Por favor, transcreva sem alterações o trecho do artigo sobre coisa julgada que vai de "O Supremo Tribunal" até "reabertura da questão.".

» Documento de origem:

___

Consultor Tributário

Jurisprudência defensiva se reflete em polêmicas sobre coisa julgada

Autor

  • Hugo de Brito Machado Segundo

    é mestre e doutor em Direito professor da Faculdade de Direito da Universidade Federal do Ceará (de cujo programa de pós-graduação — mestrado/doutorado — foi coordenador) professor do Centro Universitário Christus (graduação/mestrado) membro do Instituto Cearense de Estudos Tributários (Icet) e da World Complexity Science Academy (WCSA) advogado e visiting scholar da Wirtschaftsuniversität em Viena (Áustria).

2 de novembro de 2022, 12h19

O Supremo Tribunal Federal discute, nos dias que ora correm, os efeitos futuros de uma decisão que afirma indevida a cobrança de um tributo, quando posteriormente a jurisprudência daquela Corte se orienta no sentido da validade da exigência.

Spacca
A questão se coloca, fundamentalmente, quando se trata de uma relação jurídica continuativa, vale dizer, relação que se funda em, ou decorre de, fatos que se repetem no tempo.

Se se discute questão relacionada a evento isolado no passado, como a validade de uma multa cobrada diante de determinado comportamento, e a sentença transita em julgado aplicando entendimento que, tempos depois, vem a ser alterado pela jurisprudência, em princípio não se cogita de sua rescisão ou revisão. O fato recebeu o tratamento que se considerou devido à época, e a garantia da coisa julgada impede a reabertura da questão.

Entretanto, se se discute a existência de uma relação jurídica baseada em fatos que se repetem, os efeitos da sentença tendem a se projetar para o futuro. Imagine-se a situação do contribuinte que realiza determinada atividade, e questiona em juízo se ela deve sujeitar-se ao ICMS. Caso a sentença afirme indevido o tributo, porque não incidente sobre a atividade, seus efeitos declaratórios deverão ser respeitados inclusive em relação ao período subsequente à prolação da sentença. Não faria sentido que o contribuinte tivesse de mover nova ação, a cada mês, ou a cada ano, para o juiz declarar novamente a mesma coisa, a saber, que a sua atividade não é tributada pelo ICMS. Salvo se houver mudança no binômio que serve de fundamento para a decisão, a saber, alteração na situação de fato (o contribuinte passa a exercer outra atividade, talvez esta sim sujeita ao ICMS), ou se as normas aplicáveis forem alteradas, de sorte a que a atividade em questão passe a ser tributável.

___

» Material de origem:

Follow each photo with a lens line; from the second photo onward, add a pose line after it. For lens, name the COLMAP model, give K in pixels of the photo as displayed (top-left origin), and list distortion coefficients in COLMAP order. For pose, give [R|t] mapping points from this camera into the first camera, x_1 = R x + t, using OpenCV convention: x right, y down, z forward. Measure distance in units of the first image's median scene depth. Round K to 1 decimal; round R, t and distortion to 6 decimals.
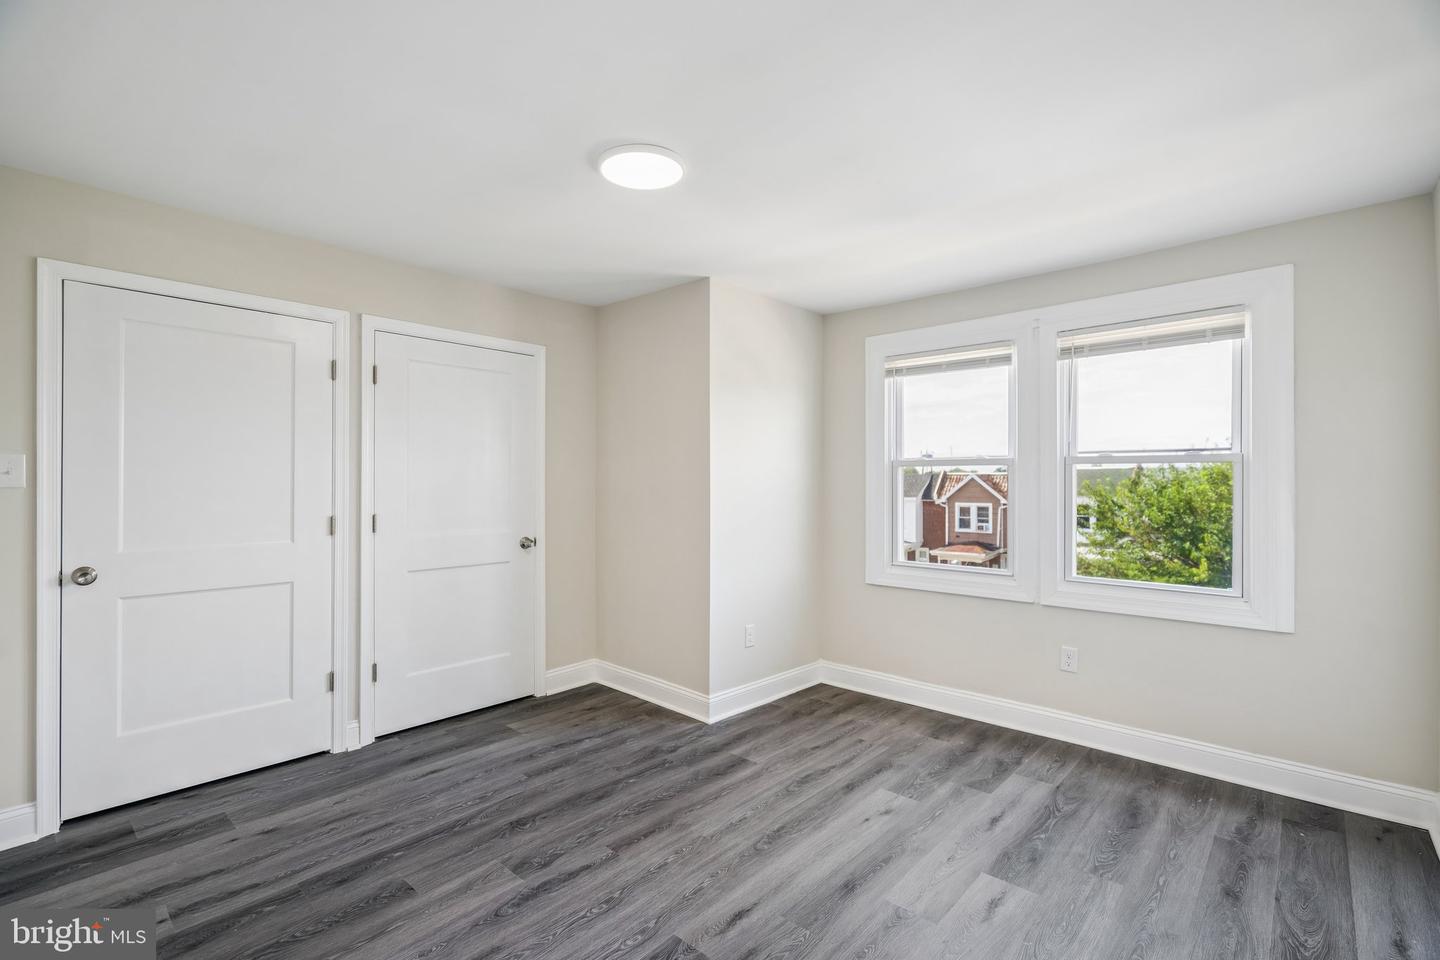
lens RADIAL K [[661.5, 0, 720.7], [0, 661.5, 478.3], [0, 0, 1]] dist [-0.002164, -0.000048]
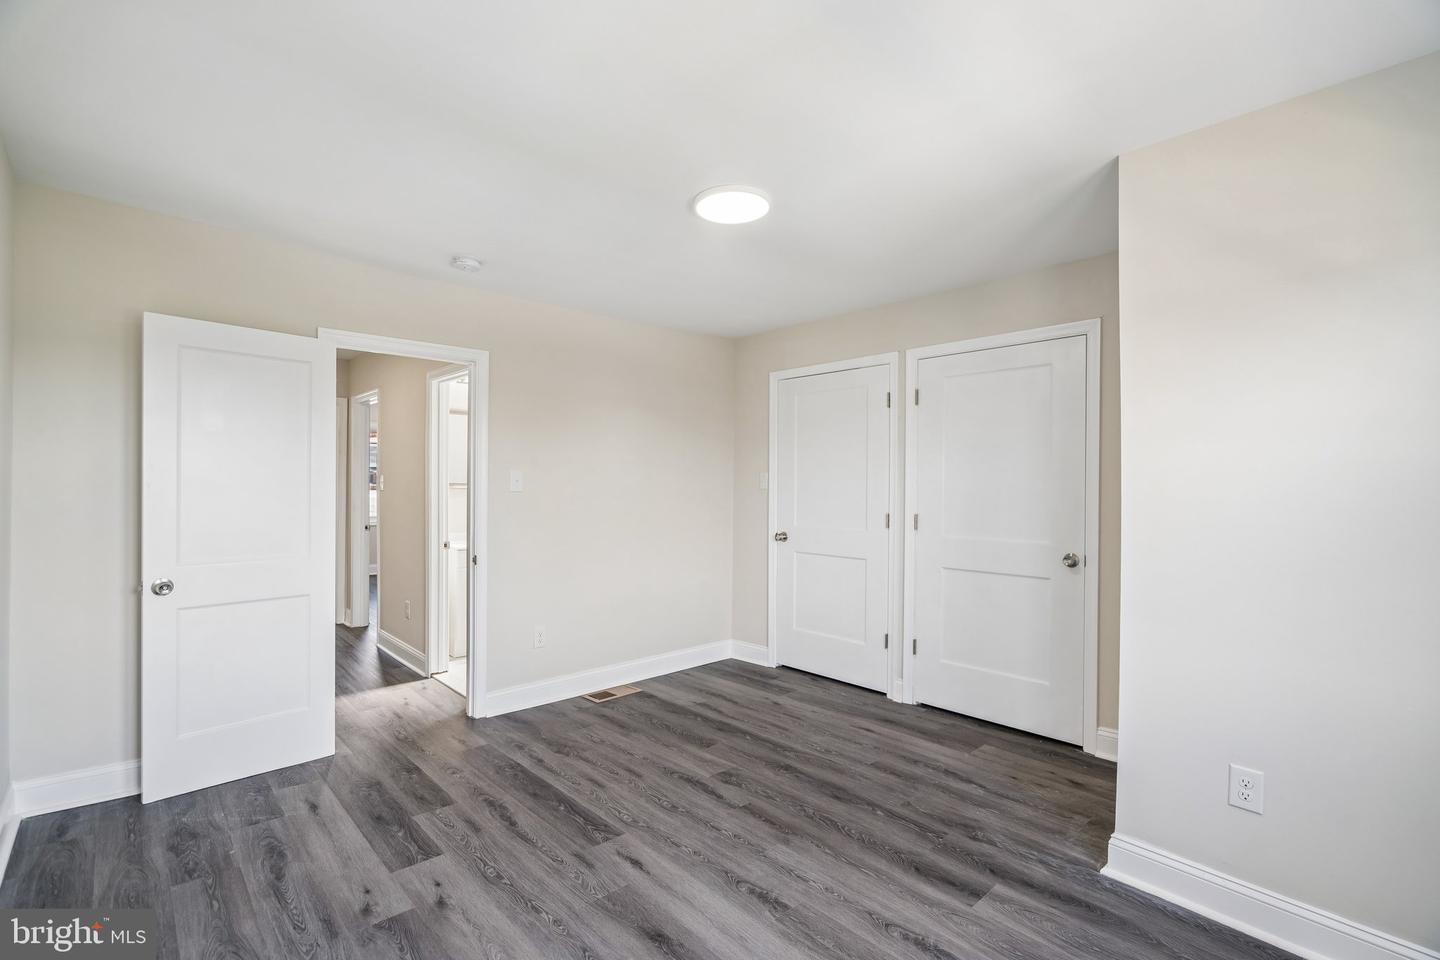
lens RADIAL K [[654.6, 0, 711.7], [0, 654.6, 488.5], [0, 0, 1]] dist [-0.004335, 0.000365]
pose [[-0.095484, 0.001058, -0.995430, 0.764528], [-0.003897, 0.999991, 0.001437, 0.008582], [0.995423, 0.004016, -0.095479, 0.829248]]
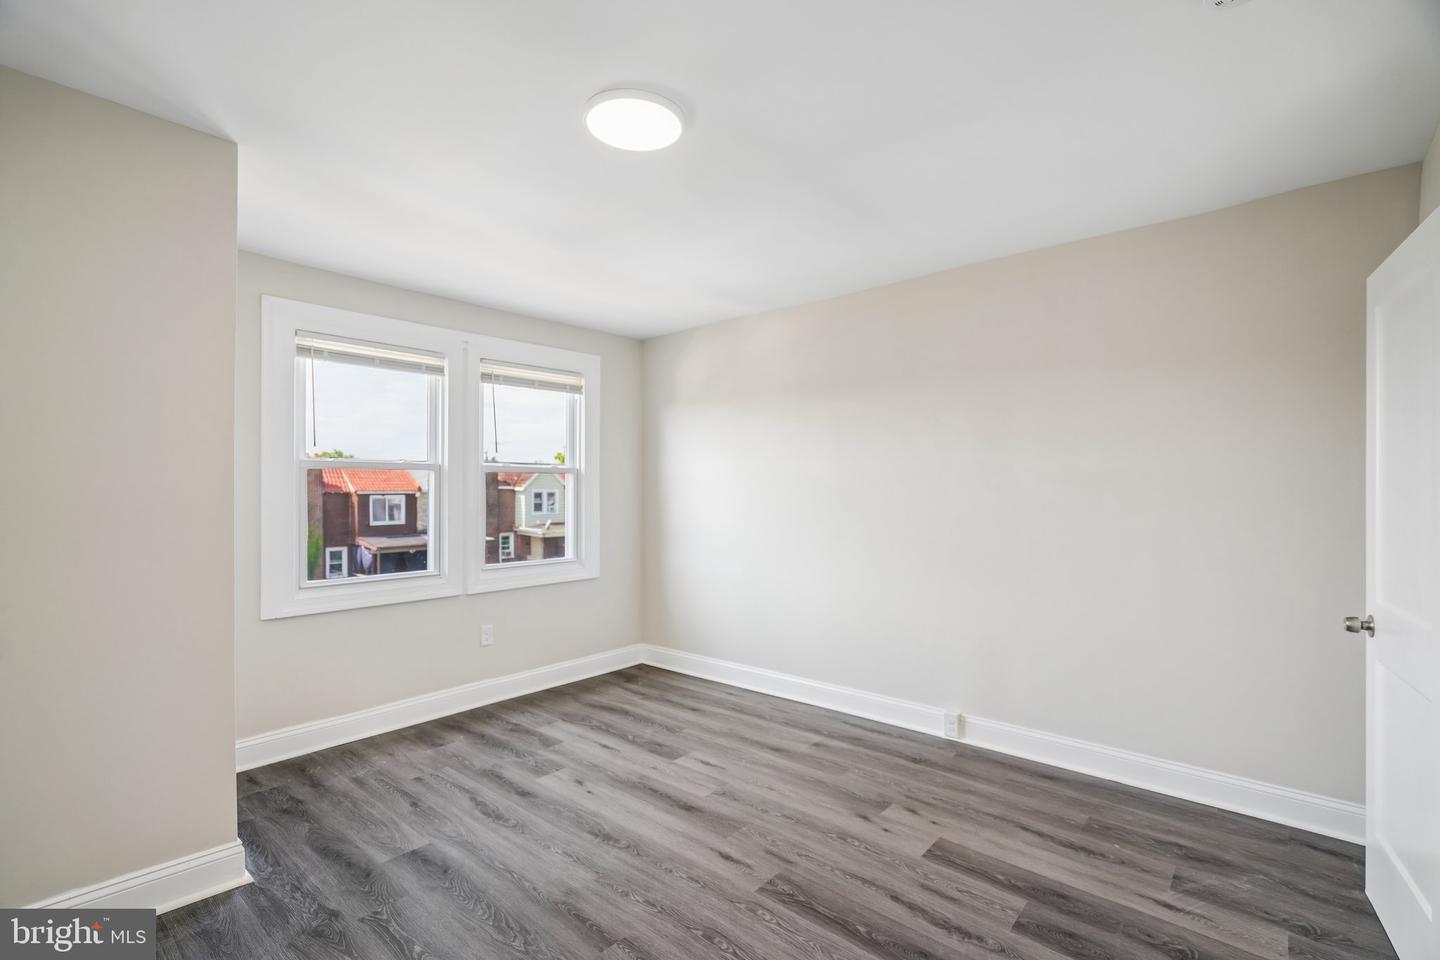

___

» Resposta à tarefa:
O Supremo Tribunal Federal discute, nos dias que ora correm, os efeitos futuros de uma decisão que afirma indevida a cobrança de um tributo, quando posteriormente a jurisprudência daquela Corte se orienta no sentido da validade da exigência.

Spacca
A questão se coloca, fundamentalmente, quando se trata de uma relação jurídica continuativa, vale dizer, relação que se funda em, ou decorre de, fatos que se repetem no tempo.

Se se discute questão relacionada a evento isolado no passado, como a validade de uma multa cobrada diante de determinado comportamento, e a sentença transita em julgado aplicando entendimento que, tempos depois, vem a ser alterado pela jurisprudência, em princípio não se cogita de sua rescisão ou revisão. O fato recebeu o tratamento que se considerou devido à época, e a garantia da coisa julgada impede a reabertura da questão.